Sony needs to roll out more futuristic models such as the 3-D TVs planned for next year to one-up Samsung, Oneda said.

Sony fell behind Samsung in liquid crystal displays, partly because it had grown too complacent about its success in old-style cathode ray tube TV sets.

The strong yen has hurt because it makes Japan’s products more expensive in foreign markets and lowers profits made overseas. The dollar had traded at above 100 yen last year but has hovered at 90 yen levels lately.

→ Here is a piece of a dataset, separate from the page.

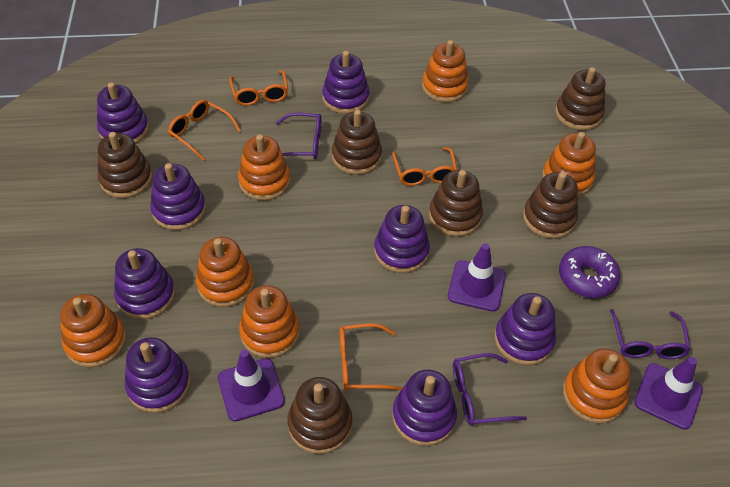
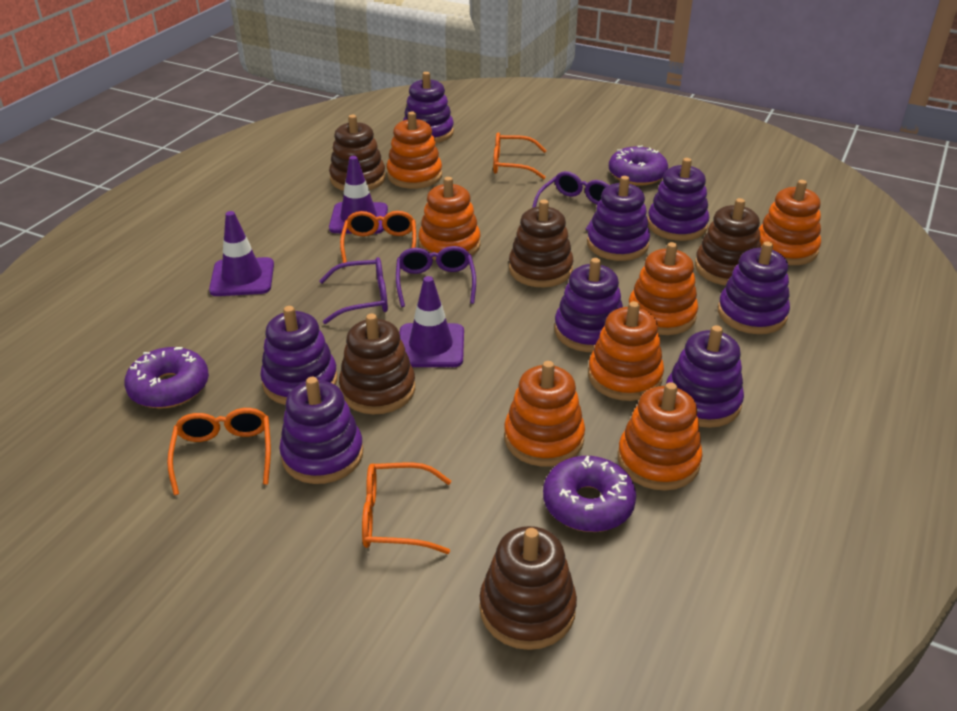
brown stacking toy: [98,132,152,198] [287,377,352,454] [332,110,382,175] [429,170,483,237] [523,172,578,239] [555,67,605,130] = 6 -> [329,115,386,191] [339,314,415,414] [479,526,577,650] [509,199,573,287] [695,198,761,285] = 5
purple donut: [559,246,620,298] = 1 -> [124,347,209,409] [543,456,636,532] [609,146,668,186] = 3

Sony’s quarterly sales plunged nearly 20 percent to 1.66 trillion yen ($18.2 billion) from 2.07 trillion yen the same period the previous year, dragged down by sluggish consumer spending and the rising yen.

Sony’s movie division lacked major theatrical releases, except for “District 9″ and “Julie & Julia” during the latest quarter, and sank into an operating loss, as sales slid 30 percent, according to Sony.

Still, a recent price cut was a boon for the PlayStation 3 machine, and Sony sold 3.2 million PlayStation 3 machines around the world during the latest quarter, compared to 2.4 million the same period the previous year. Sony hopes to sell 13 million PlayStation 3 consoles for the fiscal year through March 2010.

Associated Press Writers Kelly Olsen in Seoul, Mari Yamaguchi and Malcolm Foster in Tokyo contributed to this report.